Before someone comments that Romney once said, "I like being able to fire people"- indeed, an unfortunate construction - one must recall the context, which is absolutely vital.
Thank you for once again being a fair/balanced newsperson Mr. Loudell :)

EarlGrey
Thu, Sep 6, 2012 11:07am
"...but Democrats cleaned-up two platform controversies that had already provided fodder to the Republicans: Convention delegates reinserted a reference to God, and okayed changes declaring Jerusalem as the preferred capital of the State of Israel. However, convention chair - L.A. Mayor Antonio Villaraigosa - had to call for a vote three times before he could rule the Jerusalem platform language had passed. (It's an open question whether they booed because they disagreed with the Jerusalem language itself, or whether they objected to muscular tactics from the convention chair.)"

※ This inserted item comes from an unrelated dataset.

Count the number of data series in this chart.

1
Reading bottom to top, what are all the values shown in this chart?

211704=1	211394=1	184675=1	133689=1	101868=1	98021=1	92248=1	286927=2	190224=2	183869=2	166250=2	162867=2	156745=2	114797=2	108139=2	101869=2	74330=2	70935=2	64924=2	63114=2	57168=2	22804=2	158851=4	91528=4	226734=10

The booing and loud NO votes began before the "muscular tactics" were applied and got louder once the vote was pushed through after multiple attempts to call Jerusalem the capital of Israel.

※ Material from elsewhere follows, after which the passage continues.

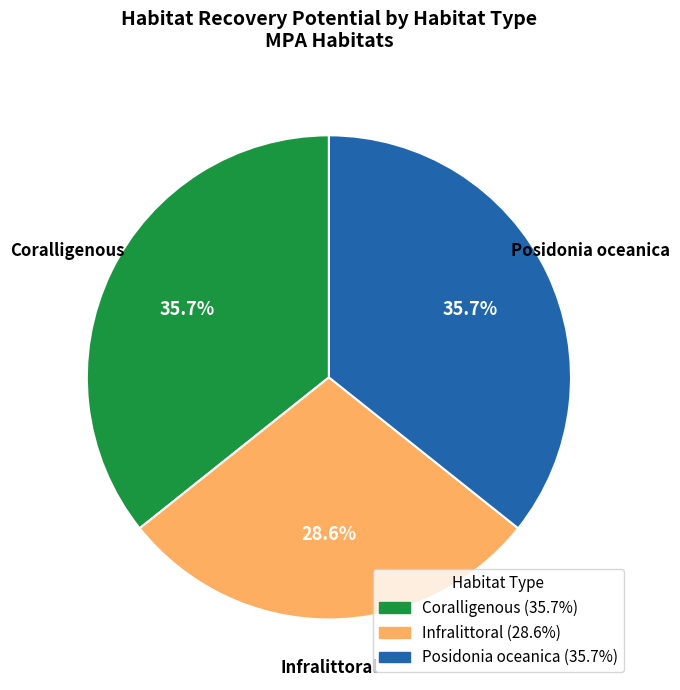

To the nearest percent, what is the difference between the largest and smallest slice percentages?

7%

Shouldn't they have been forced to call for a hand count to settle the issue?

Shawn
Thu, Sep 6, 2012 11:42am
"Shouldn't they have been forced to call for a hand count to settle the issue?" -- EarlGrey

I thought the same thing during the RNC:
http://www.theblaze.com/stories/boehner-booed-at-convention-as-chaos-erupts-on-convention-floor-over-ron-paul-delegates/

"Before someone comments that Romney once said, "I like being able to fire people"- indeed, an unfortunate construction - one must recall the context, which is absolutely vital." -- Loudell

Agreed! Much the same way the Romney campaign should consider the context of Obama's "You didn't build that comment" before using it in campaign spots. Alas, political ads from both sides don't care about context, only sound bites.

EarlGrey
Thu, Sep 6, 2012 11:53am
I thought the same thing during the RNC:
http://www.theblaze.com/stories/boehner-booed-at-convention-as-chaos-erupts-on-convention-floor-over-ron-paul-delegates/
~Shawn

Yep, I thought the same thing for the RNC/Ron Paulers.

But, I will have to disagree on the "you didn't build that" quote...if you listen to the complete comment from Obama he indeed meant you owe everything to government. I am however sick of hearing the quote used over and over and over.



Mike from Delaware
Fri, Sep 7, 2012 8:17am
Good point Shawn and EarlGrey about the voice count for both DNC and RNC.

I'm not a Ron Paul supporter, but sure didn't get why the RNC didn't want those folks at the convention. A lot of young energetic folks in that group, who'd have had to hold their nose and vote for Romney as they'd surely not vote for Obama. So the big question is, how many of those younger folks will now just sit out the election in November thus not voting for Romney, and then not be involved in politics for many years? Nothing like a bunch of old farts quashing down a young person's enthusiasim by saying we don't want you here, or if we let you in, just sit there and keep your mouth shut. We know what we're doing; we've been doing it this way since 1952 when Ike beat Truman, etc, etc.

The same can be said of the DEMS. What were they thinking in wanting to take God out of their platform? Sometimes you just have to shake your head. They didn't think that wouldn't cause an uproar? They start to believe their own spin on the world and think everyone else shares that extreme view. They forget that folks who go to political conventions are the activists, the most radical in the case of the DEMS, liberal to the far-left; and in the case of the GOP, conservative to the far-right (think TEA Party folks who make Reagan and Gingrich look liberal).

These politicians forget that many will be watching or listening to their speeches on radio (NPR) and online radio/TV, or broadcast TV (PBS) and cable including C-SPAN.

They almost seem to think no one will be listening and then do these foolish things that show just how corrupt, selfish, and arrogant politicians generally are.

It's why I'm an Independent. NEITHER party is the party of virtue, honor, or integrity.